Auto executives predict that consumers’ newfound appreciation for smaller cars will be permanent, causing major pain at auto plants. Toyota Motor Corp. was among the latest to announce a product overhaul, saying it will shut down truck and SUV production to meet the changing consumer needs.
Pizzini, 29, of Eagleville, Pa., says his elderly Acura gets almost three times as many miles per gallon as the Escalade, whose lease he got out of through a company called LeaseTrader.com. Since last October, LeaseTrader.com has seen a 24 percent increase in the number of people who want to downsize to a smaller car, spokesman John Sternal said.
Fred Clements, executive director of the National Bicycle Dealers’ Association, said consumers stung by $4-per-gallon gas are shifting toward utility bikes and away from recreational versions. That’s forcing bike shops to change their inventories and offer more training for consumers who may not have ridden a bike in years, he said.
Plenty of stores that have benefited from shoppers’ woes are hoping to retain them when the economy rebounds.
Andrea Thomas, executive vice president of private brands at Wal-Mart, thinks that many shoppers will stick with store labels since the quality has improved so much. Overall, Wal-Mart expects to retain the affluent customers when the economy recovers because it has made improvements in its stores and customer service.
Edwards, of Wentworth Hauser and Violich, agrees that new fans of discounters will keep buying at discounters as long the products measure up.
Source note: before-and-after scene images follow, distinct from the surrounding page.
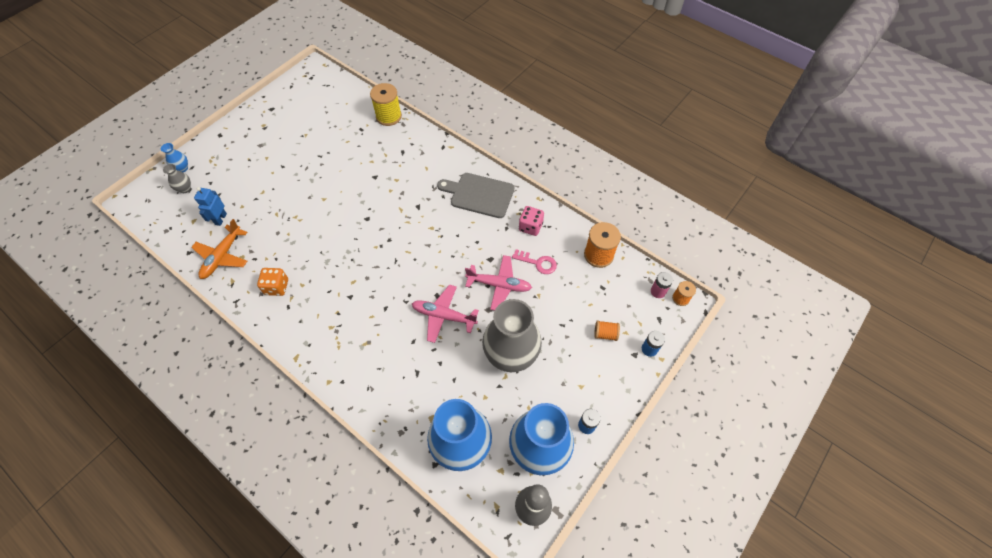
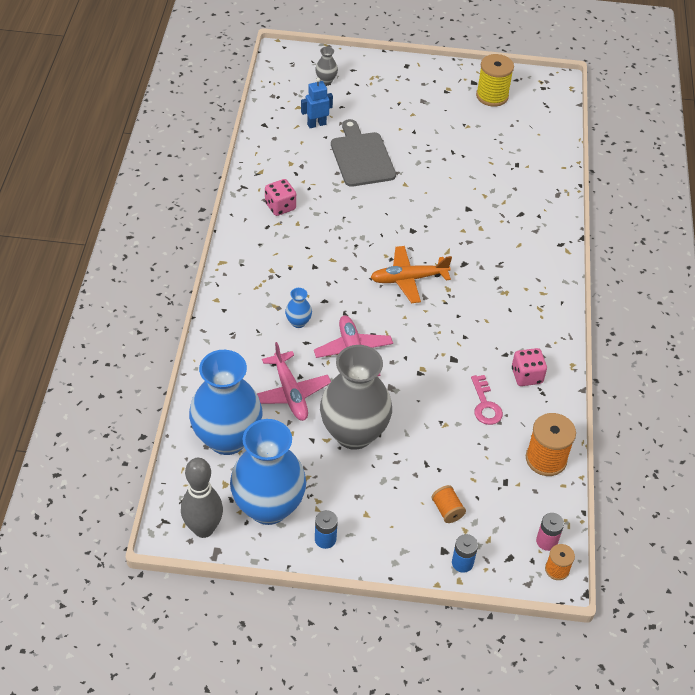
camera: 55 degrees right, 10 degrees down
blue vase [161,143,188,172] -> blue vase moved to [285,288,312,328]
orange plane [191,219,247,279] -> orange plane moved to [370,246,452,303]
orange dice [257,268,288,296] -> pink dice [265,179,296,216]
yellow spool [370,83,402,126] -> yellow spool moved to [476,54,514,106]
grey cutting board [437,173,514,218] -> grey cutting board moved to [331,119,396,187]
pink plane [465,255,532,310] -> pink plane moved to [257,342,331,421]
And she sees lower-income shoppers switching back to meat from beans and rice before going back to name-brand food.
At the Alexandria Shoe Repair and Leather Service in Virginia, sales have increased 18 percent since February.
“I am seeing a younger crowd who lives in the disposable world,” said owner Barbara Steube. “They are learning an economics lesson. They will see the benefit of the savings and how much money they walk away with when they fix their shoes.”